- Document excerpt:
BEGIN
And you know, what is there, well, any data, you might have different tables of data, so you might have multiple tables of data. That would mean you have data at multiple levels. Within a given table of data, you will have multiple columns of data, and so what do they each mean? They might all correspond to different questions if you’ve got a survey or measurements or there might be all sorts of things that a column represents in your context.

But every column of data has meaning, of course, even if that meaning is trivial, what was the plot number, what number did you give to the plot? The meaning may or may not be important as part of the data set, and actually we quite often have this, that lots of the columns in the data set aren’t necessarily the key columns. They’re not the most important things, but they’re part of your data.

And so really, your Explore, you should be able to know what each of them mean, what is there, what isn’t there? If there are columns that have missing values in, should they have missing values or not? And if they don’t have missing values, that’s easy. But if they do have missing values, what type of missing values, why are they missing? These are all interesting questions.

And then of course, the third question that you had is what stands out? You first look at your data, forget about the actual objectives, you see things in the data. You might see an extreme value, an anomaly, you might see a trend, you might see a form of grouping of the data.

So there’s so many different things that you could see when you look at data and so many things that could stand out. And at the heart of this, what you are doing is you are getting familiar with your data, you’re getting to know what’s there, but you are also finding things out about the quality of your data. If you have a group, do you have the right number of groups? Are they the right number of rows in each group?

These are things, if you interviewed a hundred people and you only have 98 rows of data, what happened to the other two? Something which is missing. If you interviewed a hundred people and you’ve got 102 rows of data, what’s going on here? This is anomaly, something is standing out with the data, it’s not what you expected.

And this is something where just looking at your data, getting familiar with what’s actually there, does it correspond to what you expect, are there things which are not right, are there groupings where it was spelled slightly differently, there were two different spellings of something. These are all things which sort of come up when you explore your data.

[00:16:24] Lily: So I guess two things. Firstly, my understanding is that this is something that happens before your objectives.

[00:16:29] David: What do you mean by before your objectives? Because of course the objectives almost certainly predate the collection of the data in many studies. So in many studies, you have your objectives first, you design your study based on the objectives, and then you collect the data.

[00:16:44] Lily: Okay, then before accounting for your objectives in looking at the data and the analysis.
END
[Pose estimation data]
BEGIN
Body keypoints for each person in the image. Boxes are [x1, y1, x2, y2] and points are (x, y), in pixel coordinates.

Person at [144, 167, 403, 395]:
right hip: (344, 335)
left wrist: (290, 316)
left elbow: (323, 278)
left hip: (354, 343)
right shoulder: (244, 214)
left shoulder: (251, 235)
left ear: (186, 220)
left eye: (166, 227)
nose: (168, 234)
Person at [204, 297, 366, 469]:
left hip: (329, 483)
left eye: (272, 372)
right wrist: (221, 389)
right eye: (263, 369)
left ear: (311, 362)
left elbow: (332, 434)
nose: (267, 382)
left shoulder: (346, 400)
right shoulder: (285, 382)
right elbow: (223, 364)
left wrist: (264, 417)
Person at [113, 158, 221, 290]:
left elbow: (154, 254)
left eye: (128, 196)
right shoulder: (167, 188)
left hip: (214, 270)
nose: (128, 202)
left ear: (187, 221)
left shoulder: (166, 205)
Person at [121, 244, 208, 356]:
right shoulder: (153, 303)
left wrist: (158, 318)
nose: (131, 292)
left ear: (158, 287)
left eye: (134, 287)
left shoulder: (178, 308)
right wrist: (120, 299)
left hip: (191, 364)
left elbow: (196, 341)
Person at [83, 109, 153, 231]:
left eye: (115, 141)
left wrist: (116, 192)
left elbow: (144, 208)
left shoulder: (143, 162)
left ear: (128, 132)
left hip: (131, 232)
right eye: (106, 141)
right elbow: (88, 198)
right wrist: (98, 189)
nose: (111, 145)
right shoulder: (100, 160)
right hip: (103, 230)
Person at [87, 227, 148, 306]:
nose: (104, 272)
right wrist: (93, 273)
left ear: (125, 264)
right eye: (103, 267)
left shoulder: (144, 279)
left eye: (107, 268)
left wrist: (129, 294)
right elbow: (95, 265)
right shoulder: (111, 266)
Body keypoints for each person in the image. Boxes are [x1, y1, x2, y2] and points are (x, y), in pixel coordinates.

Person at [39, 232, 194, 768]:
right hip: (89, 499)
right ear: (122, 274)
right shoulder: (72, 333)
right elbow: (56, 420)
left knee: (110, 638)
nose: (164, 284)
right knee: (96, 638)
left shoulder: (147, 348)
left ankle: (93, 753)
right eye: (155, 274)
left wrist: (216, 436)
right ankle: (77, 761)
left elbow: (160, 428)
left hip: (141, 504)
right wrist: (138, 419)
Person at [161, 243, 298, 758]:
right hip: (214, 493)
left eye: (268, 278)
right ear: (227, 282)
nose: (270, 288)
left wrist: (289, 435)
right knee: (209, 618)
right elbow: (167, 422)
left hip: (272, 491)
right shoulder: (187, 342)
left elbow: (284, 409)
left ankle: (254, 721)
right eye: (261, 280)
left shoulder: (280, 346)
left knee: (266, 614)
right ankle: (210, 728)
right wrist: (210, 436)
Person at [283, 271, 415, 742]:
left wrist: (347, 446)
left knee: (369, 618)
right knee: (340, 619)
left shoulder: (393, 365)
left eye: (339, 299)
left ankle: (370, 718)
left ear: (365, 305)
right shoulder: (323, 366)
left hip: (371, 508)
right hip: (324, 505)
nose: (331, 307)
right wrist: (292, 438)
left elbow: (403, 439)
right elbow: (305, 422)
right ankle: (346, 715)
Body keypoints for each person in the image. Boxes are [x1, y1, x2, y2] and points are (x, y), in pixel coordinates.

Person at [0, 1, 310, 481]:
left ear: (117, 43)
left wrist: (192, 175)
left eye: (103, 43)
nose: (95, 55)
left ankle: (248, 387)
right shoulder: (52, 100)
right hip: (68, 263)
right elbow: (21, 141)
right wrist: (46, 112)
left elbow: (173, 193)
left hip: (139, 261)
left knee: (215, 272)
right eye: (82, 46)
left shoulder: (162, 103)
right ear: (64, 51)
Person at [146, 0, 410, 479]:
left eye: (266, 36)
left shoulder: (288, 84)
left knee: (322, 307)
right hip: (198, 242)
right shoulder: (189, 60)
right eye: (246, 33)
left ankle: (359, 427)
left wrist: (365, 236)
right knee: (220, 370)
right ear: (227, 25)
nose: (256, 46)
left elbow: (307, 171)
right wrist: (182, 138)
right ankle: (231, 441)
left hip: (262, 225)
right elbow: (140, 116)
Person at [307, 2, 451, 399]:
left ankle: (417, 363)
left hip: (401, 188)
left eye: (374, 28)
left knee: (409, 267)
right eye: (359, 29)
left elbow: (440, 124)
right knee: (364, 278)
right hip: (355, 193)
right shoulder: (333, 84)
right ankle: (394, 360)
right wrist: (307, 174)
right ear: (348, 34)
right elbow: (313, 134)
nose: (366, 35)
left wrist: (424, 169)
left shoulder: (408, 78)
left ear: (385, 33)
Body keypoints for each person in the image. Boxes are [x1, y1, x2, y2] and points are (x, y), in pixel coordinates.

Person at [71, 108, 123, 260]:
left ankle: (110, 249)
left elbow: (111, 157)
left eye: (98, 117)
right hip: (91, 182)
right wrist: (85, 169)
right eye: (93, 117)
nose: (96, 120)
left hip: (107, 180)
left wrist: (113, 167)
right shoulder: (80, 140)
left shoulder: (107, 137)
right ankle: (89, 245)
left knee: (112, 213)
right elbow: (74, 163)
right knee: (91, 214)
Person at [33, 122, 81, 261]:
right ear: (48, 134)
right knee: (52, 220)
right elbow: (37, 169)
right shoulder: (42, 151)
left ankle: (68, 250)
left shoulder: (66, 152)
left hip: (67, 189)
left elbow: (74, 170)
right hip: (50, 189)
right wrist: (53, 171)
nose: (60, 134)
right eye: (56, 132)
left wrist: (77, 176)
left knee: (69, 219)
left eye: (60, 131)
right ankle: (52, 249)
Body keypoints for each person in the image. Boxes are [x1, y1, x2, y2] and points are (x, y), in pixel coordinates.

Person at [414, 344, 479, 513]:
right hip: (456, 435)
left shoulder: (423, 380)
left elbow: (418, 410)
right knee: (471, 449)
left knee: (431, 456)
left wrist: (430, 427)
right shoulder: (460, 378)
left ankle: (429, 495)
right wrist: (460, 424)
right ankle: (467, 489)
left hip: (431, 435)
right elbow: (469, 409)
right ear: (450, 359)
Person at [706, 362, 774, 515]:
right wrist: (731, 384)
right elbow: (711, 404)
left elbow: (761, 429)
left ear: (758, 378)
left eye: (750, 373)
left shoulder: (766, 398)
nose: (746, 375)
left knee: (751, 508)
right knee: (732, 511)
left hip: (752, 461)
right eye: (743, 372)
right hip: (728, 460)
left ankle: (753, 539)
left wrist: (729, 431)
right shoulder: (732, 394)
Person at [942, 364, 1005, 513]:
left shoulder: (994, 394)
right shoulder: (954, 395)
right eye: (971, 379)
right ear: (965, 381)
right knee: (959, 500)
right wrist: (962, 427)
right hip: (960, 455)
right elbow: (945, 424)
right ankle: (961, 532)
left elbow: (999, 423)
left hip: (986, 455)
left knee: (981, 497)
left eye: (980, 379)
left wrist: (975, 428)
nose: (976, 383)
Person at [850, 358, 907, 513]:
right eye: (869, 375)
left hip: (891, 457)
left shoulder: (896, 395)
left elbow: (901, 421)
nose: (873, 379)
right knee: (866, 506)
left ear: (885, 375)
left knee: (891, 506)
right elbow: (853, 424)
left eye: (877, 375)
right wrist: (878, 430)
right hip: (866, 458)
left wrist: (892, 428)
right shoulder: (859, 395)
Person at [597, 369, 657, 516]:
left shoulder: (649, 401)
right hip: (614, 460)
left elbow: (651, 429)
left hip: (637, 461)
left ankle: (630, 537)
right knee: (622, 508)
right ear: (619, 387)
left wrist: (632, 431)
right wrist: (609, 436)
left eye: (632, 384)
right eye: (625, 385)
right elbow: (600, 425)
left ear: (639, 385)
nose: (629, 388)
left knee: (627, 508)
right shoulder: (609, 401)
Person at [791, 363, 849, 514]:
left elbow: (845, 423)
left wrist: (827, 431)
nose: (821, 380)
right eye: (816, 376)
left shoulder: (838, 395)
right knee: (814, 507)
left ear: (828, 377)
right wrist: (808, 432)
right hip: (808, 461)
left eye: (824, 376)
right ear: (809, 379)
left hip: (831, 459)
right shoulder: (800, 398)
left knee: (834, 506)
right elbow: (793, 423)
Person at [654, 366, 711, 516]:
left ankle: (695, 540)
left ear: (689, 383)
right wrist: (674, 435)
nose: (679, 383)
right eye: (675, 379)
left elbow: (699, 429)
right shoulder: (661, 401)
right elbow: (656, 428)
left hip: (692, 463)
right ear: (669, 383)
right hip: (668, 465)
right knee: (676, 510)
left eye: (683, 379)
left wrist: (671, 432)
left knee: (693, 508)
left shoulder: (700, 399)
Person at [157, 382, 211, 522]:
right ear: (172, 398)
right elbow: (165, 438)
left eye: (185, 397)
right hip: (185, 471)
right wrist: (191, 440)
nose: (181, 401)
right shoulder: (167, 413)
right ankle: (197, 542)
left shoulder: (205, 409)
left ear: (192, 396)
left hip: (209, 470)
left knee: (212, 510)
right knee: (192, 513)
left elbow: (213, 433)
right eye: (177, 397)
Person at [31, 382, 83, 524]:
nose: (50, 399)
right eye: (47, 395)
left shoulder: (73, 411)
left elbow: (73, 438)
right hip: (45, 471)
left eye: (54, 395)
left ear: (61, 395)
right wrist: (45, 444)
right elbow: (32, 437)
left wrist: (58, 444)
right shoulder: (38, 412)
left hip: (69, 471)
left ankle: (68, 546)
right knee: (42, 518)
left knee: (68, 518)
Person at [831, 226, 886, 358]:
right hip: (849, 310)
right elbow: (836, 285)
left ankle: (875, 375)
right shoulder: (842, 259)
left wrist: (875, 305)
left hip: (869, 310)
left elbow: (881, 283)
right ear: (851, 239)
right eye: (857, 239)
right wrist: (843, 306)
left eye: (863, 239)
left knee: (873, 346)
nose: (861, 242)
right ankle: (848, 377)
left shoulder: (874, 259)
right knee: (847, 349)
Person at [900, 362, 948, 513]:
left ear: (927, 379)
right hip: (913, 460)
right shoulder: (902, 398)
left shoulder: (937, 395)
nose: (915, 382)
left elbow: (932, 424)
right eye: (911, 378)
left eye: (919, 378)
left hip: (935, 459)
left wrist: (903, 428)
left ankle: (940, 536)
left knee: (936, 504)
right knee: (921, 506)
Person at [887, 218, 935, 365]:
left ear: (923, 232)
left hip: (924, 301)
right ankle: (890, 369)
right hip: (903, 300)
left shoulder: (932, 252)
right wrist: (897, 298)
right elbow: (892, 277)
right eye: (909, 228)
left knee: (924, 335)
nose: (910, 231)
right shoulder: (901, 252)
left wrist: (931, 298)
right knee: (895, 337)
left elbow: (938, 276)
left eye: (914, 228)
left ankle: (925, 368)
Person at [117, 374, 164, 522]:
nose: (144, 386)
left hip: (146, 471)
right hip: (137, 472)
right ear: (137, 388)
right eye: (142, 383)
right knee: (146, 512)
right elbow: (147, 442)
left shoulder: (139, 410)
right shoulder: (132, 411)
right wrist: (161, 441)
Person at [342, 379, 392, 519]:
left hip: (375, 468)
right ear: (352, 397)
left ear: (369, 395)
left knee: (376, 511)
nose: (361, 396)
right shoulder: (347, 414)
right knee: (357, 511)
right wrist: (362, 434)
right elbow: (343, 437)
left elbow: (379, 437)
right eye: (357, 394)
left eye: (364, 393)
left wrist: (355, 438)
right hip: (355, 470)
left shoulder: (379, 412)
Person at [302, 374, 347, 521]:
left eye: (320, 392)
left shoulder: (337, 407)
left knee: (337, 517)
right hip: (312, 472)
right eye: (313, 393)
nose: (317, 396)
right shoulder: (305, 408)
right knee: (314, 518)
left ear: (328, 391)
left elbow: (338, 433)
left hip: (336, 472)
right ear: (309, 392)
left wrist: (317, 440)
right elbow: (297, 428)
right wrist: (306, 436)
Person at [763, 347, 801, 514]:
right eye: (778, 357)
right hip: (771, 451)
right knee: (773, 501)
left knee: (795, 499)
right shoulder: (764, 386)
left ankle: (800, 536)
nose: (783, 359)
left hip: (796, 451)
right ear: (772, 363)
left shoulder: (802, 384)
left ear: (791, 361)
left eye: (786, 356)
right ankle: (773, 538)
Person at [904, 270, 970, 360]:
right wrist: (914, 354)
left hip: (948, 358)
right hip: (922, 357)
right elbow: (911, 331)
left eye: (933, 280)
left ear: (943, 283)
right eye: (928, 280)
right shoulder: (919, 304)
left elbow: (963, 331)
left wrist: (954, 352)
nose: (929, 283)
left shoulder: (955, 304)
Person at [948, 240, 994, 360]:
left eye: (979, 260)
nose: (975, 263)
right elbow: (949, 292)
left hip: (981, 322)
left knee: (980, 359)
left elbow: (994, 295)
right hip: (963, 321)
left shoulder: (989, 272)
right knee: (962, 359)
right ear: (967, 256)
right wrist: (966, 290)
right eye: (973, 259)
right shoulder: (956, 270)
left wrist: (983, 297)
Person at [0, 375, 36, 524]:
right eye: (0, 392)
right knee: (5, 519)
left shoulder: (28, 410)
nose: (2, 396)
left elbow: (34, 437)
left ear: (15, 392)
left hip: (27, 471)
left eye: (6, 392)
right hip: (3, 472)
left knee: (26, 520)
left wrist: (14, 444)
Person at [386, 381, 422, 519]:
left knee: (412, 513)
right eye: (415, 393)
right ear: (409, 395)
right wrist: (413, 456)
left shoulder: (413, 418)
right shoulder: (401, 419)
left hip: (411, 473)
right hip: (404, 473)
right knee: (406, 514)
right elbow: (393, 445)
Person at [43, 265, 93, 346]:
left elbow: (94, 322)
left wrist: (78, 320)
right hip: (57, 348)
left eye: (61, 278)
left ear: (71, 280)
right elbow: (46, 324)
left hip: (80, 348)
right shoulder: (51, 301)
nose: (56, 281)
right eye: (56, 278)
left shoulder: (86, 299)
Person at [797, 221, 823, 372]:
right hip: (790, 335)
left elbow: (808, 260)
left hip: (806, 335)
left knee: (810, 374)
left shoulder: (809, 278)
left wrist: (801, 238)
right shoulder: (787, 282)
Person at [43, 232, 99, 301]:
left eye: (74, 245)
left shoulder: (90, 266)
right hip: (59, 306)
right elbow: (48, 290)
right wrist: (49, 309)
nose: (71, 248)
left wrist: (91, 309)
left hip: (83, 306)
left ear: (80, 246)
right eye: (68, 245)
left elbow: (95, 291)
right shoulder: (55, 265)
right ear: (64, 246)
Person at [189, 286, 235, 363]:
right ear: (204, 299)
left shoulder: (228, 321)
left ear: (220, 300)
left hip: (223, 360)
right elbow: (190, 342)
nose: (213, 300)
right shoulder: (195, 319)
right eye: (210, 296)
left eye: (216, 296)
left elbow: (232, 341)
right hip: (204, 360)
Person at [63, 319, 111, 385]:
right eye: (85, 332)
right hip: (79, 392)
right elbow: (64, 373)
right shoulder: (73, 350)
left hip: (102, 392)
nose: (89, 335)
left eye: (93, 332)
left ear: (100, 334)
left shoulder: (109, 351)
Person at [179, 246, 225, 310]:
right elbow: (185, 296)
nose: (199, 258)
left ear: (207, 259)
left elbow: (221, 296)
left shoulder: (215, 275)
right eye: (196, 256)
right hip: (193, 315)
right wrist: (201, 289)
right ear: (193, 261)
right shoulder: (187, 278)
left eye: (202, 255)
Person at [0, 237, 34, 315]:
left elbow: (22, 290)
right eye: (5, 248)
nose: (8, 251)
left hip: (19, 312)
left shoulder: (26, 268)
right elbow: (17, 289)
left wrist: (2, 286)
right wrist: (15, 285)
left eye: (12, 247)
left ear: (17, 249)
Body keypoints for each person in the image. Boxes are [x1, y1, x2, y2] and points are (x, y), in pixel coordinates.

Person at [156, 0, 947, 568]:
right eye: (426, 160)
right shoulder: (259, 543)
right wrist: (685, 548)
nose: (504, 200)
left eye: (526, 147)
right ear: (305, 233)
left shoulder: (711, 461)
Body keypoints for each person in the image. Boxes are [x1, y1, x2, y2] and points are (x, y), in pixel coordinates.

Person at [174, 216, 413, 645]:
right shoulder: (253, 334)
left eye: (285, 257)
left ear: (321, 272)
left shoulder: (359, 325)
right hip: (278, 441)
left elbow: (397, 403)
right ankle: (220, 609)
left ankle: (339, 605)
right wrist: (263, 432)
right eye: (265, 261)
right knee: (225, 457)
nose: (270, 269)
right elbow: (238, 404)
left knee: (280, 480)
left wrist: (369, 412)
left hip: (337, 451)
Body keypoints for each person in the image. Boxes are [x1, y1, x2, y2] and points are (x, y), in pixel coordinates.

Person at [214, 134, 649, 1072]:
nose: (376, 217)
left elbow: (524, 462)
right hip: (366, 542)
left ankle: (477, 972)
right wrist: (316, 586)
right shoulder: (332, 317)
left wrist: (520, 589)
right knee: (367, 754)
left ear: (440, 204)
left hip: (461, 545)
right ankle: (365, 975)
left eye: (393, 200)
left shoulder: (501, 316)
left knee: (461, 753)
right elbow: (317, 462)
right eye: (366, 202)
END
- Exercise 1:
Answer these questions about the data exploration transcript:
(a) What kinds of things might one see standing out when first looking at the data?
(b) If a hundred people were interviewed and there are 102 rows of data, what does the speaker call this?
(c) According to David, in many studies what is done after the objectives are set and before the data are collected?
- Exercise 2: Proceed with the data exploration transcript, starting immediately after Lily's final line.
The listing bears no relation to the data exploration transcript.

- Expected answer 1:
(a) An extreme value, an anomaly, a trend, or a form of grouping of the data.
(b) An anomaly, something standing out with the data that is not what was expected.
(c) The study is designed based on the objectives.

- Expected answer 2:
[00:16:49] David: Exactly. So this is what I would do as somebody who looks at data, who works with people to support them on their data analysis, the first thing I do when I sit down with someone in their data is I explore it, I look at it. And I often, if they’re sitting next to me, I’ll ask them lots of questions about it. I’ll say, what does this data mean? Did you expect a value like that in this column or is it too big? Is it too small?

And just go through and do simple bits of cleaning, but just going through and sitting with them, looking at their data, gaining familiarity with what’s there, with what’s not there, and so on.

[00:17:26] Lily: But then what if, I’m now just second guessing myself. So this is before accounting for your objectives, but then what if you’re missing a very key column, a very key variable that you need for your objectives, or you have a lot of missing values in a very key…

[00:17:42] David: So that would be then an interesting discussion. That might affect what you could then do at a later stage. This might be a discussion on the boundary between when you are actually getting to saying, okay, now I’m ready to go in and look at a specific objective, actually, you’ve told me that objective, no, I’m sorry, I can’t do that with your data because.

So I can now answer that question when they tell me their objectives. If I’m sitting next to them and I’m helping them with that when we now move to the Describe phase, they tell me I wanted to answer this question, and I can say, I can’t do that with this data.

To do that, I would have needed this extra column. And that is something I’ve done on a number of occasions to people, rather traumatic on occasions to say that my objective for collecting this data was to do this, and I say, I’m sorry, you can’t do that with the data you have. You don’t have the data you need to answer that question. That’s actually surprisingly common even with very good researchers.

But, let me come back. The key is that’s on the boundary as you enter into the Describe phase. So entering to the Describe phase, as I would call it, this happens when you now bring your objective into play.

This framework works very well if you are doing the analysis yourself on something which is your own study, or if you’re somebody like myself who supports people to analyse their data that they’ve been doing for their studies. It’s a really powerful thing.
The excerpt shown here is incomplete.